魅音がいうには、あの最初のお魎さんの眼は大の大人でさえ初見では竦み上がってしまうらしい。俺も経験したからわかるが、さすが作中で詩音から鬼婆といわれているだけある。
俺らでは想像もしえない武勇伝がもっとあるに違いない。
「1対1なら完全にちびってたな。魅音が隣にいてくれて助かったよ。なんかお前って安心感あるからな」
「えっ!?そ、そそっそりゃ良かった。まぁ部長だからね私は! てかさっきと言い勘違いさせるようなことは言わない方が良いよ。・・・・・・どうせ分かってないだろうけどね。ほら、もう暗くなってきたから帰んな帰んな!」
さっきまで普通に話してたと思ったら、急に背中を押され帰路を急がれる。
でも魅音の言う通り少し長居してしまった感も否めないので、ここは素直に帰らせてもらう事にしよう。大きく腕を左右に振る魅音を背に歩き出す。

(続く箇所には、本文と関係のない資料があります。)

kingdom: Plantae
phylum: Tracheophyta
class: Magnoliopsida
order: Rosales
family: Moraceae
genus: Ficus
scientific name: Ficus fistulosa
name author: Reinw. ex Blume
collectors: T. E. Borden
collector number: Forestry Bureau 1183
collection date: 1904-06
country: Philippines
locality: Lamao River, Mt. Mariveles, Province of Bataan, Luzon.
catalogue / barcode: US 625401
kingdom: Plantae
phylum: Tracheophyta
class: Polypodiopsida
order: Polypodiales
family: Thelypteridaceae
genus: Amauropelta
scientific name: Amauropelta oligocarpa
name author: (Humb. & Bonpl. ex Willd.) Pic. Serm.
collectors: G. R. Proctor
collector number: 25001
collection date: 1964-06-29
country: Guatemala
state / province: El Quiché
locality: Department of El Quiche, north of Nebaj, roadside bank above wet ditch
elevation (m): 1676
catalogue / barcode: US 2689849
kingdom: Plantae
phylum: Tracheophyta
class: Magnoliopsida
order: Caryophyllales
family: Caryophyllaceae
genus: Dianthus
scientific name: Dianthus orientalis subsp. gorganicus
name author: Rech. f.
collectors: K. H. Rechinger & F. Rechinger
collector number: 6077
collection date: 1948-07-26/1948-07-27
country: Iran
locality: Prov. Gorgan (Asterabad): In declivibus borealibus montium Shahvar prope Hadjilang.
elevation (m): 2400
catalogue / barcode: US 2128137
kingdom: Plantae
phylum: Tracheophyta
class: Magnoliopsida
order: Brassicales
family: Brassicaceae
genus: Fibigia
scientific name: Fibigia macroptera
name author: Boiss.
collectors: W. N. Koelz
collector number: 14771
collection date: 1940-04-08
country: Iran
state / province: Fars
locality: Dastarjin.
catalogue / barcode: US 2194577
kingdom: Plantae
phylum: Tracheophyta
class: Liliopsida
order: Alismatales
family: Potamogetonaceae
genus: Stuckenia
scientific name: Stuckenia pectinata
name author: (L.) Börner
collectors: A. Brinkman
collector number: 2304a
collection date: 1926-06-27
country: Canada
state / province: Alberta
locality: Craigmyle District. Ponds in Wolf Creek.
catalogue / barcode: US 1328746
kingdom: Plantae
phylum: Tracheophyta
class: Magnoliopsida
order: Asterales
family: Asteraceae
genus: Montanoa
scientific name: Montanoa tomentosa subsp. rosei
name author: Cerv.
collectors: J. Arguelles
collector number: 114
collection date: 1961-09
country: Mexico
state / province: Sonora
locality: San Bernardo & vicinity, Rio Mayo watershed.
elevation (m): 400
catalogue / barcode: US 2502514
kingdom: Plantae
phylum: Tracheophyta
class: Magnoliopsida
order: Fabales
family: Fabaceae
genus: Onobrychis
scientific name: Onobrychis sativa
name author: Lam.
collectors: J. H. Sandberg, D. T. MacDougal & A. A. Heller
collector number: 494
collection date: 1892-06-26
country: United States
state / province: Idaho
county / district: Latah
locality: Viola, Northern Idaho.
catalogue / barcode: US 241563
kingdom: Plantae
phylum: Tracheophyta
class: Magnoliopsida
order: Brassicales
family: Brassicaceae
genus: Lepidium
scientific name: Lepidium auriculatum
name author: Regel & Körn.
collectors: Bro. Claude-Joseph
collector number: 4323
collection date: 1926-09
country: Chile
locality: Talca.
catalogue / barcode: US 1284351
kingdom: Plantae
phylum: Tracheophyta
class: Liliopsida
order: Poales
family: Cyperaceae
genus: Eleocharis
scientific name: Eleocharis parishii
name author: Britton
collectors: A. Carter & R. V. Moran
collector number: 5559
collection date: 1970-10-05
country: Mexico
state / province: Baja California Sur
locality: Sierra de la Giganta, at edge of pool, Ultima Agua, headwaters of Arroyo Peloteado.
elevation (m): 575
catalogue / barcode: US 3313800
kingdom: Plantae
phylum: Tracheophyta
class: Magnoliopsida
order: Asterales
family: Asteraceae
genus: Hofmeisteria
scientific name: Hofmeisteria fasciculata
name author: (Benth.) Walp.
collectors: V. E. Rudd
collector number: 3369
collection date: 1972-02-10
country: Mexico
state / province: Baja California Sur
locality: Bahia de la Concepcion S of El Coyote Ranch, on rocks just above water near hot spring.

「彼方ー! その髪型似合ってないよぉおお。写真は撮ってあるから楽しみにしてなねー!」
園崎家との距離が結構遠くなった頃、それを見計らったかのように魅音が大声でとんでもないことをカミングアウトしてきやがった。
何か言い返そうと振り向いたが、こっちが見惚れるぐらいの良い笑顔で言われちゃ何も反論はできないというものだ。部活メンバーにまたからかわれることを想像しながらも軽く手をあげてまた歩き出す。
熱い・暑い・厚い。
ひぐらしが鳴いている。風情ですね。